En fait Satie n’a jamais écrit pour les salles de concert, où il est, d’ailleurs, encore aujourd’hui, rarement programmé. Enviant le sort des peintres et des écrivains dont les œuvres, contrairement à la musique, n’ont pas besoin d’intermédiaires pour être accessibles à tout un chacun, il ne destinait ses compositions pour piano qu’aux pianistes, fussent-ils ces modestes amateurs qui – à une époque où les enregistrements n’étaient pas encore dans les mœurs - lorsqu’ils voulaient entendre une musique, se la jouaient eux-mêmes.
Paradoxalement, la notoriété de ce compositeur hors normes, a énormément augmenté depuis que les pianos à domicile se sont fait rares, la pratique du disque, qui permet une écoute individuelle, s’étant révélé le moyen le plus approprié à multiplier le nombre de ses auditeurs.
Pour leur premier enregistrement de la musique d’Erik Satie, Katia et Marielle ont choisi à dessein les pièces les plus connues : celles qui, après avoir été décriées lors de leurs premières apparitions, continuent, plus d’un siècle après, d’être inlassablement jouées.
Après s’être alternées dans l’interprétation de cette œuvre fondatrice que se voulaient les Gymnopédies «danses antiques d’enfants nus», reconstituées, à défaut de toute trace, par le rêve, elles se sont réparties d’autres morceaux en fonction de leurs penchants respectifs.
Pour Marielle, à l’esprit clair et à la note bien frappée, les étonnants instantanés musicaux de Sports et divertissements, et la tâche de montrer que les Véritables préludes flasques ( pour un chien ) ne sont pas flasques du tout pour celui qui – tel le chien, donné en exemple par Rabelais – au lieu de se laisser rebuter par l’aspect peu engageant d’un os, ne cesse de le fouiller tant qu’il n’en a pas extrait la «sustantificque mouelle».
Quant à Katia, son tempérament rêveur l’a poussée à s’immerger dans les profondeurs hypnotiques des Gnossiennes, où – comme dans tout labyrinthe issu du mythe de Gnosse, ou Knossos – des tournants qui sembleraient vous conduire vers la sortie, vous ramènent en revanche toujours au même point.

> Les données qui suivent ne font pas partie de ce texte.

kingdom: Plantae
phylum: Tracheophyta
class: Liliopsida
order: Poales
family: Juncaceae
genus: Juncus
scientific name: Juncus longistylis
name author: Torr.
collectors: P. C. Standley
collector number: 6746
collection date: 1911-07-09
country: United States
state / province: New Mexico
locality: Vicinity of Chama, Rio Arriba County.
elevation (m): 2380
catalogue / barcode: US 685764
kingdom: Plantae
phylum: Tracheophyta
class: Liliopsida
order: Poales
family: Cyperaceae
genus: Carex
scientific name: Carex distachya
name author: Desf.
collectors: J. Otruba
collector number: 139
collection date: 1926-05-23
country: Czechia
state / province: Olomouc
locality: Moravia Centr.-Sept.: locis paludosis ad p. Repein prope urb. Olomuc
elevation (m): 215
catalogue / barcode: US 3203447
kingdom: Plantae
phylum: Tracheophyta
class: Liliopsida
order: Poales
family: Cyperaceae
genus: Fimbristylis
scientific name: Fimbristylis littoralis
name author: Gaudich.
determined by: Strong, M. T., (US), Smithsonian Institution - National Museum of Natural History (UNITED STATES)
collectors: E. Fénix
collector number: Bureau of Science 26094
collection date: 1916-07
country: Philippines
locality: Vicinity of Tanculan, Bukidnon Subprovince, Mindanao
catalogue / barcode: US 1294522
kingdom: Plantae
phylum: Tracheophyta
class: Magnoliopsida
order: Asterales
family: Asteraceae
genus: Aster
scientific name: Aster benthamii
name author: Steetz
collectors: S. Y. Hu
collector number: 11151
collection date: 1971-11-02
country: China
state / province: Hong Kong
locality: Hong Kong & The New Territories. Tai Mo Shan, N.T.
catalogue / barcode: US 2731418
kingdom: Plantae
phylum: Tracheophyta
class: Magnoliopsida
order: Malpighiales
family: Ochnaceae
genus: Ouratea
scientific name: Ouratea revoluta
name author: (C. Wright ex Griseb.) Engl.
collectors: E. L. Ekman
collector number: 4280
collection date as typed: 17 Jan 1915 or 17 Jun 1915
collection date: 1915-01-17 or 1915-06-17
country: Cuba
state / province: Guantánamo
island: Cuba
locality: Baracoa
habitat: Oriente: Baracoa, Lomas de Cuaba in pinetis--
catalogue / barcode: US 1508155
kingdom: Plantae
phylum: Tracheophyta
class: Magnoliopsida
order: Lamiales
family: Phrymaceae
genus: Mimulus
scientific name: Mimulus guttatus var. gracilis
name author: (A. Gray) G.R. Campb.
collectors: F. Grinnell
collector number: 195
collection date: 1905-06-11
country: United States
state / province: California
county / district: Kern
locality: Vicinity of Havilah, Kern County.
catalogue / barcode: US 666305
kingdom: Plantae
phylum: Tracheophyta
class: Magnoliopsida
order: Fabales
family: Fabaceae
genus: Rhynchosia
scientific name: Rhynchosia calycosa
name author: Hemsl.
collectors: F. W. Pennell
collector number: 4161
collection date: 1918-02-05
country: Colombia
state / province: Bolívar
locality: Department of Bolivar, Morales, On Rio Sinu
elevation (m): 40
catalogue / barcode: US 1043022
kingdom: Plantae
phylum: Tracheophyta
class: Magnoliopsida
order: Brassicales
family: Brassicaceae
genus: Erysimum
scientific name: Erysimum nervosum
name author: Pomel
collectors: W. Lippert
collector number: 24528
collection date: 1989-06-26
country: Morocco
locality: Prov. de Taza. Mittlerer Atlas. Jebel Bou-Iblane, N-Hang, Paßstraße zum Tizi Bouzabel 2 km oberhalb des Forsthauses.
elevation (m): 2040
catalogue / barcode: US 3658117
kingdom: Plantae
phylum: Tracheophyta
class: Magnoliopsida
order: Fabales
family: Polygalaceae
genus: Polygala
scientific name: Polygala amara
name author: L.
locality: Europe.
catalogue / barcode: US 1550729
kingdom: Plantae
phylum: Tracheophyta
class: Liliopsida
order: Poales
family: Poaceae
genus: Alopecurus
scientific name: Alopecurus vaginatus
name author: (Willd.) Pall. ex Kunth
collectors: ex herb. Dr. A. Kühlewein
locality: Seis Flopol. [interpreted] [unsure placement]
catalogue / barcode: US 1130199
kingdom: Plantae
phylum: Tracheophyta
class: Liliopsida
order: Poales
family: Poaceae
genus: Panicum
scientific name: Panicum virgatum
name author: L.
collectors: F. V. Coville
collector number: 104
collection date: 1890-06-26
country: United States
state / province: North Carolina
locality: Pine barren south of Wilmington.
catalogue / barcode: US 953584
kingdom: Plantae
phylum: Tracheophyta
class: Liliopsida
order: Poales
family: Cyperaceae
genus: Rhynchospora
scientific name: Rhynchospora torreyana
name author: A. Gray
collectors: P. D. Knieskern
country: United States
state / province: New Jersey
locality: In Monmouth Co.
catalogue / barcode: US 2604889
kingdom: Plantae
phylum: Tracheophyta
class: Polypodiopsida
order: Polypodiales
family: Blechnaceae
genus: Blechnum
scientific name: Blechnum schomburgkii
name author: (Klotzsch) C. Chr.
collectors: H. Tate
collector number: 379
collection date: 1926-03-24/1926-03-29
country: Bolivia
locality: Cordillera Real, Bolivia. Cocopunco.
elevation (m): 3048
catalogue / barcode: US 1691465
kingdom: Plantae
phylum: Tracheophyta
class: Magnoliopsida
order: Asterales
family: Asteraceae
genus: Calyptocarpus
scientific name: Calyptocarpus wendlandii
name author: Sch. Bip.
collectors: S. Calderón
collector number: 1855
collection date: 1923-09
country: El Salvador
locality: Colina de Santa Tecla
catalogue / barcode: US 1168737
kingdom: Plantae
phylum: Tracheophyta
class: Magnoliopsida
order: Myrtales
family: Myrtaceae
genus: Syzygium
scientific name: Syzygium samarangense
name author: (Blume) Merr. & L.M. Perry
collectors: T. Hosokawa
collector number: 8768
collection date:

Elle ne s’est pas privée pour autant d’un clin d’œil humoristique, en s’attaquant ensuite aux Embryons desséchés d’Edriophthalma, où la référence dans le titre à une espèce de crustacés connues des seuls spécialistes recouvre en fait une citation - «embryonnaire» - d’une des musiques classiques les plus populaires qui soient : la Marche funèbre de Chopin, troisième mouvement de la Sonate en si bémol mineur,transposé toutefois en do majeur, tonalité lumineuse s’il en fût.
Pour leurs retrouvailles en duo, enfin, Katia et Marielle se sont accordées sur le tout premier et le tout dernier recueil pour quatre mains de Satie, dont on peut trouver accessoirement quelques clés dans leurs titres à double entente.
Tout en raillant les vieilles «poires» enfermées dans des formes académiques écoulées, celui du premier recueil, Trois morceaux en forme de poire, renvoie aussi à la toupie, ce jouet «en forme de poire» qui tourne sur lui-même comme la musique de ces morceaux.
Le titre du dernier recueil pour quatre mains – Trois petites pièces montées, inspirées par l’enfance des géants Gargantua et Pantagruel - fait, lui, référence à la fois à des ouvrages de pâtisserie, dignes des mémorables goûters de ces bambins, et au délicat mécanisme, agencé en l’occurrence par le compositeur.